• _CONJUNTO DE EXERCÍCIOS_:
[1] No excerto sobre os protestos no Irão, que parentesco tem Badri Hosseini Khamenei com o líder iraniano?
[2] Repete literalmente as linhas de dados, começando na linha que contém "family: Siparunaceae" e terminando na linha que contém "state / province: Valle del Cauca", ambas incluídas.

• _EXCERTO DO DOCUMENTO_:

O regime iraniano parece demasiado entrincheirado, os manifestantes já perderam demasiado para recuar. É muito difícil antever o desfecho dos protestos pela morte de Mahsa Amini, que ganham um apoio cada vez mais amplo. Podem ter começado sobretudo entre a comunidade curda ou em campus universitários, mas expandiram-se e conseguiram paralisar boa parte do Irão com três dias de greves, recebendo aplausos até de dirigentes da ala moderada do regime, como o ex-Presidente Mohammad Khatami. Já o Supremo Líder, o aitola Ali Khamenei, depende cada vez mais da ferocidade da Guarda Revolucionária. E tem contra si a sua própria família. 

“Oponho-me às ações do meu irmão e expresso a minha simpatia por todas as mães que choram os crimes da República Islâmica”, declarou Badri Hosseini Khamenei, irmã do líder iraniano, chegando a apelidá-lo de déspota, numa carta divulgada por um dos seus filhos no Twitter, esta quarta-feira.

“Os mercenários e guardas revolucionários de Ali Khamenei deveriam depor as suas armas assim que possível e juntar-se ao povo antes que seja tarde demais”, apelou Badri. Entre os milhares de ativistas detidos nos protestos está a sua própria filha, Farideh Moradkhani, que o mês passado criticara o “regime assassino e mata-crianças” do seu tio, num vídeo visto pela Reuters.

• _DADOS DE ENTRADA_:
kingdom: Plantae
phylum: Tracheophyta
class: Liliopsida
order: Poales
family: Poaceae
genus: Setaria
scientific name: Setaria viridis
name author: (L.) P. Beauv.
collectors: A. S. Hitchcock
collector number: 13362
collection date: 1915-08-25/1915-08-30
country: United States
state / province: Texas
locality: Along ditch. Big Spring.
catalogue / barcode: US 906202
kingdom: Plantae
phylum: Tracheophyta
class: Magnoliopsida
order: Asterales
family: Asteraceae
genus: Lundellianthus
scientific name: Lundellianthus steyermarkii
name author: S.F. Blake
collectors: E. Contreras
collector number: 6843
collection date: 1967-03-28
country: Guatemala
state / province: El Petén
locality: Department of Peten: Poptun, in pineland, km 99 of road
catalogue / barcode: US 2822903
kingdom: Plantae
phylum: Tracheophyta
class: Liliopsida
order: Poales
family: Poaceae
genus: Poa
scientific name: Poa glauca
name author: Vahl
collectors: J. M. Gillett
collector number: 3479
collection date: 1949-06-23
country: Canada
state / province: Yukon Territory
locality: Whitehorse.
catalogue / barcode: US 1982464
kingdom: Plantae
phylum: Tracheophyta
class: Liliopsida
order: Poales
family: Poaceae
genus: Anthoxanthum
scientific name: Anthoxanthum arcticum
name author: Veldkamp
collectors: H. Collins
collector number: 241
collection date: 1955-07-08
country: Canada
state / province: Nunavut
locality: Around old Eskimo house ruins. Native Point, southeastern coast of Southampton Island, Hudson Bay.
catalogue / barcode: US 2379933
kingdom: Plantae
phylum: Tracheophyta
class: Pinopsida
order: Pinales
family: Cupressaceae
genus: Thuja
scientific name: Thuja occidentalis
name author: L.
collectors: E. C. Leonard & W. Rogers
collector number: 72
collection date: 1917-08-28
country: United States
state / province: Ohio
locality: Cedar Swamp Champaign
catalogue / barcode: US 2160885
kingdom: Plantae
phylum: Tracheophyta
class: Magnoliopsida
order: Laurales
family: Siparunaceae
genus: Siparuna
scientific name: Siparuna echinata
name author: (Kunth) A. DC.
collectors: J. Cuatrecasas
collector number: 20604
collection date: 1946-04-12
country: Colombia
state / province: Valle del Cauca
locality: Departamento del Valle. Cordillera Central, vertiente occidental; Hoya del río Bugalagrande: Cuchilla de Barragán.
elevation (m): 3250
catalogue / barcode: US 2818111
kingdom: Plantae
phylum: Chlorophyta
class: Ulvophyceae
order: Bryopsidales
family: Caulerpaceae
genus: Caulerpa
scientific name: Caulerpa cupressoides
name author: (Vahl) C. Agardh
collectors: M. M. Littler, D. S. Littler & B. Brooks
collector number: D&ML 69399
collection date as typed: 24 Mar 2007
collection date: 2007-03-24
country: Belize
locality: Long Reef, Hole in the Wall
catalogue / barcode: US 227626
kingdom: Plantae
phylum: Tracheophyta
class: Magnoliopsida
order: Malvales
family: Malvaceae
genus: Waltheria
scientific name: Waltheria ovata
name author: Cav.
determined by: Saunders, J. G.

• _RESULTADOS DO EXERCÍCIO_:
[1] É irmã do líder iraniano, o aiatola Ali Khamenei.

[2]
family: Siparunaceae
genus: Siparuna
scientific name: Siparuna echinata
name author: (Kunth) A. DC.
collectors: J. Cuatrecasas
collector number: 20604
collection date: 1946-04-12
country: Colombia
state / province: Valle del Cauca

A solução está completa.